The mission In Burkina Faso
It was in Burkina Faso that I learned to wear my first progressive glasses … it was only after a few days, during which I had the impression that the ground opened under my feet with every step that I did, that I managed to adjust my eyesight so as not to fall.
Centering the gaze, balancing the “far” and “near” … could be the summary of what I live every day in this people in whose midst I love and suffer, I laugh and cry; I learn to walk with this people, to dream with them, to consent, and especially to feel with them.
“We are married to a people, we are called to live the Covenant of God with his people” … these words of my first year of formation have remained etched in my memory and have materialized in the reality of everyday life.

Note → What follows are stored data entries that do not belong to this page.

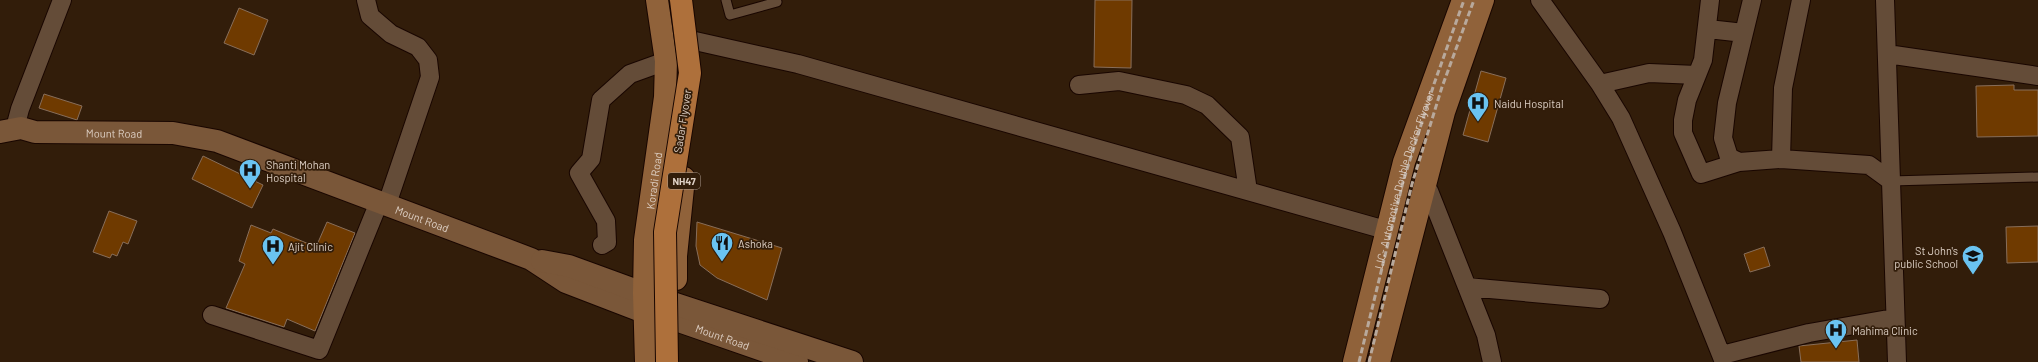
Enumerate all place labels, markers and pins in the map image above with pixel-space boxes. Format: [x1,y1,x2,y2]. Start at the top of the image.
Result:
hospital icon: Naidu Hospital [1465,90,1491,123]
place label: Naidu Hospital [1494,97,1563,110]
hospital icon: Shanti Mohan Hospital [237,157,263,190]
place label: Shanti Mohan Hospital [266,158,330,184]
restaurant icon: Ashoka [709,230,735,263]
hospital icon: Ajit Clinic [260,233,286,266]
place label: Ashoka [738,237,773,250]
place label: Ajit Clinic [288,240,333,253]
school or university icon: St John's public School [1960,243,1986,276]
place label: St John's public School [1894,244,1958,270]
hospital icon: Mahima Clinic [1823,317,1849,350]
place label: Mahima Clinic [1852,324,1918,337]

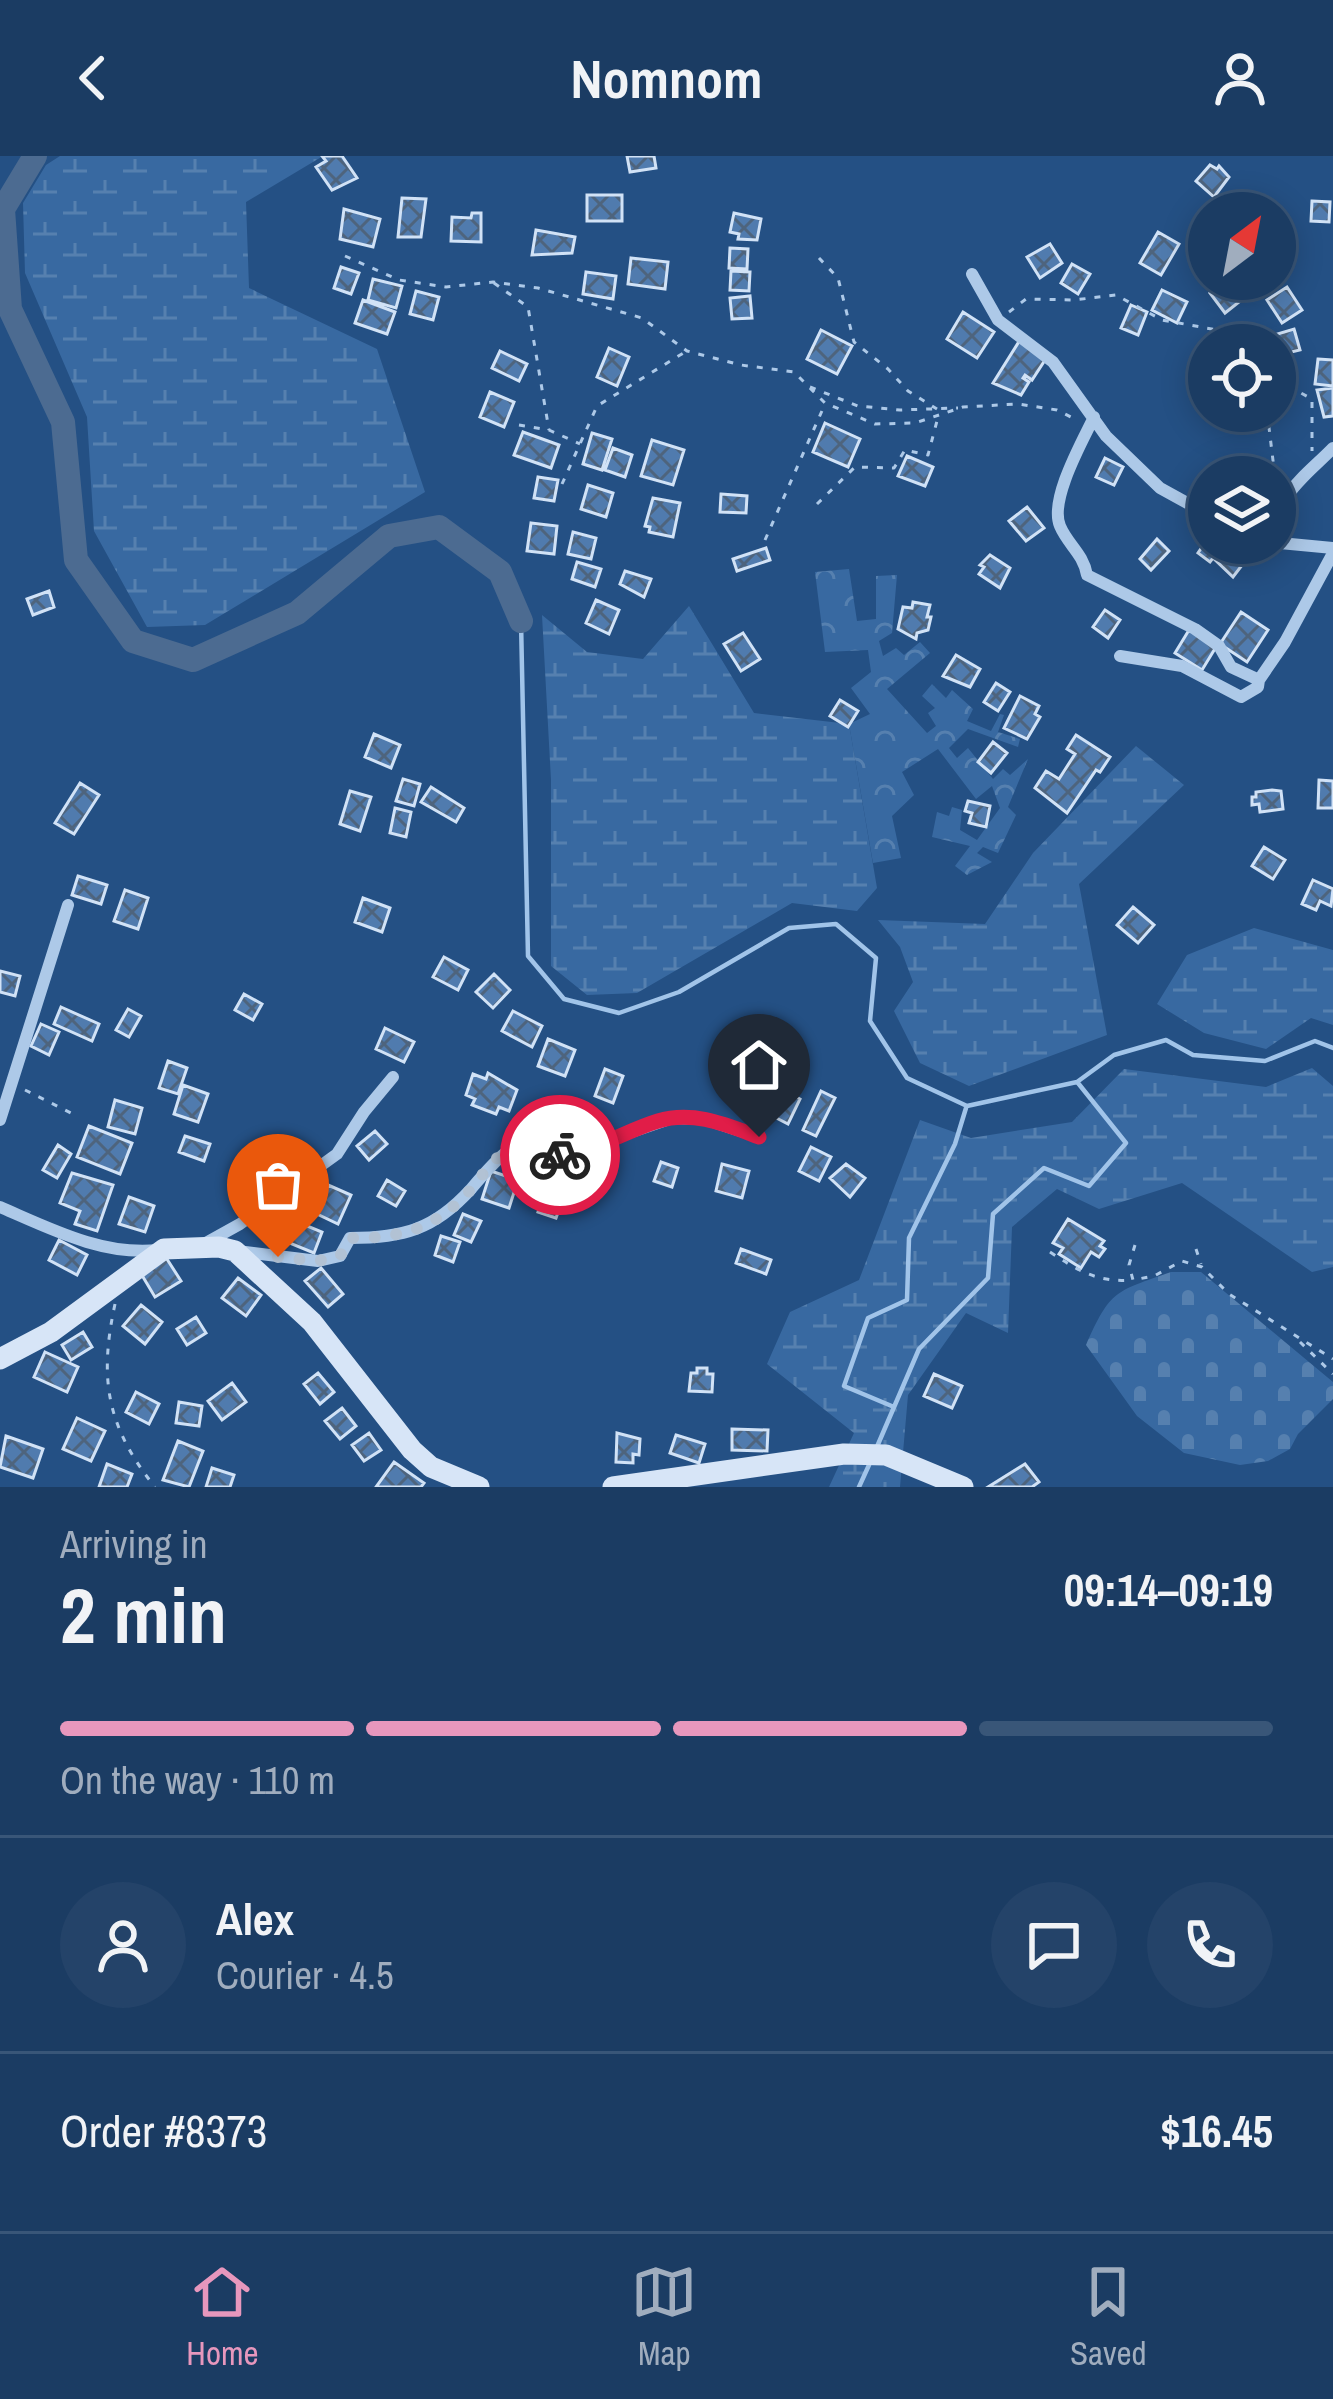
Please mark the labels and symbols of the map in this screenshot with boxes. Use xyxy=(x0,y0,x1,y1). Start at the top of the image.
north arrow xyxy=(1188,192,1296,300)
pin xyxy=(708,1014,810,1137)
courier xyxy=(500,1095,620,1215)
pin xyxy=(227,1134,329,1257)

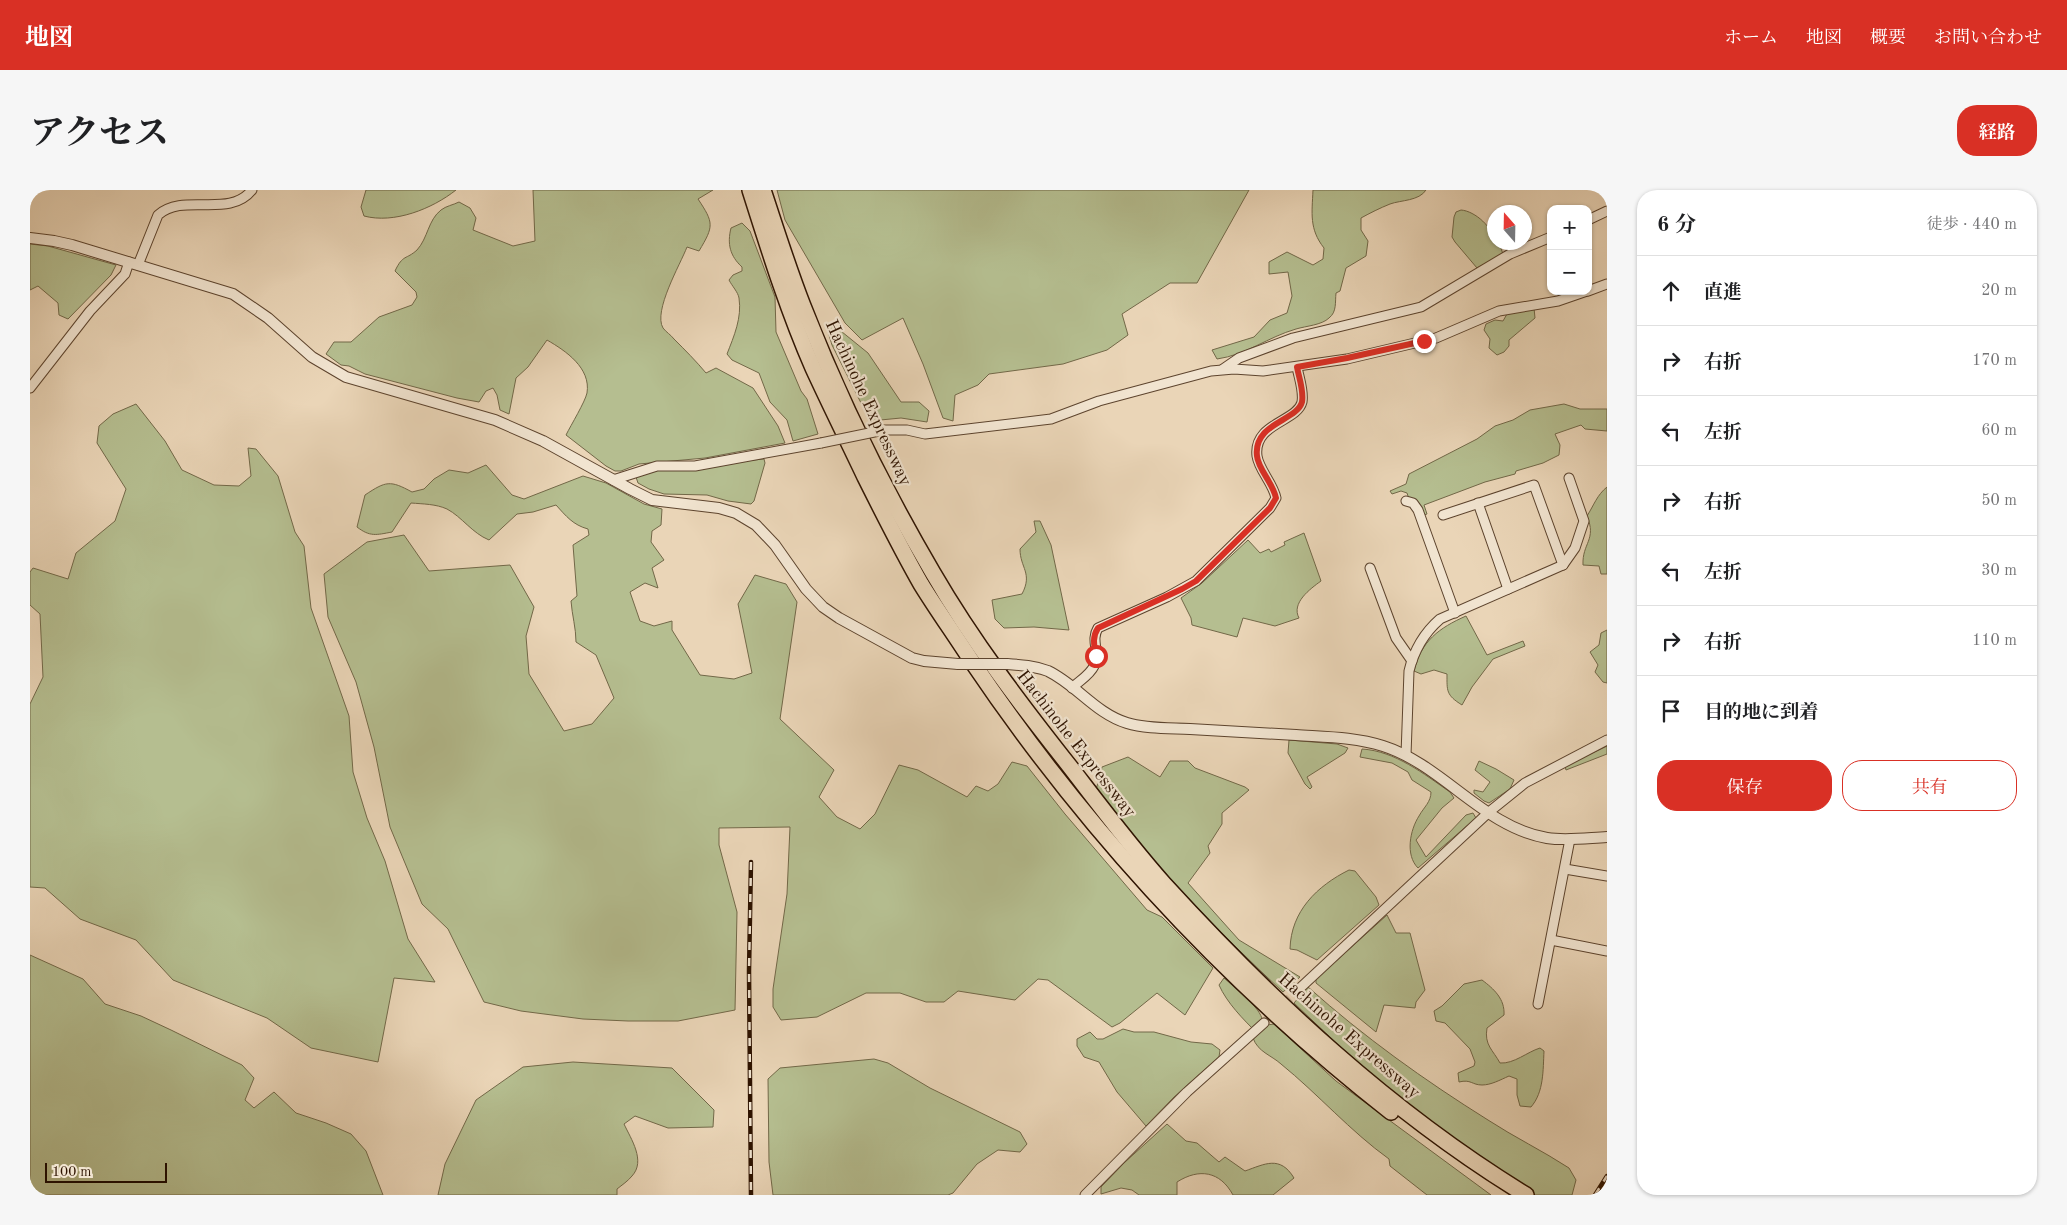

And so – “for better and for worse” – we live the mission in lands that are a little further from the paternal and maternal home … Crossing borders is not an act of one day, it is a daily act: the border of a different culture and tradition, the border of the language with all possible misunderstandings and misunderstandings, the border of gender, religion, age , the color … the border of what we have acquired as something that is clean, good, beautiful and true … and that breaks in an instant, leaving us without glasses to continue reading reality.
There are days of broken glasses, days when we lose sight of the horizon, days when we stumble on the same stones that we cannot see … and there are days where, without knowing why, the eye is focused and we discover a country, a universe full of possibilities and wonders, a new reign, a face, a face that continues to attract us and make us love … “Continue cross borders, continue to walk in deserts … and you will see me »
On the first day, at the opening of the doors of the literacy room, Chantal was already there, sitting on the steps … With all her physical and psychological limits, and all her joy: “I am already here”. She knows what it means to break prejudices to be able to make a place, from below, in the simplicity, to forget his body which attracts all eyes, to forget his language which becomes foreign to those around him … and to look, watch a lot, be attentive … and arrive.
Burkina teaches me to look and see, it teaches me not to know and to learn, to cross my own borders, it teaches me to be patient and to pray … it teaches me how to live this marriage with God and his people…
I too am already here… I’m really here.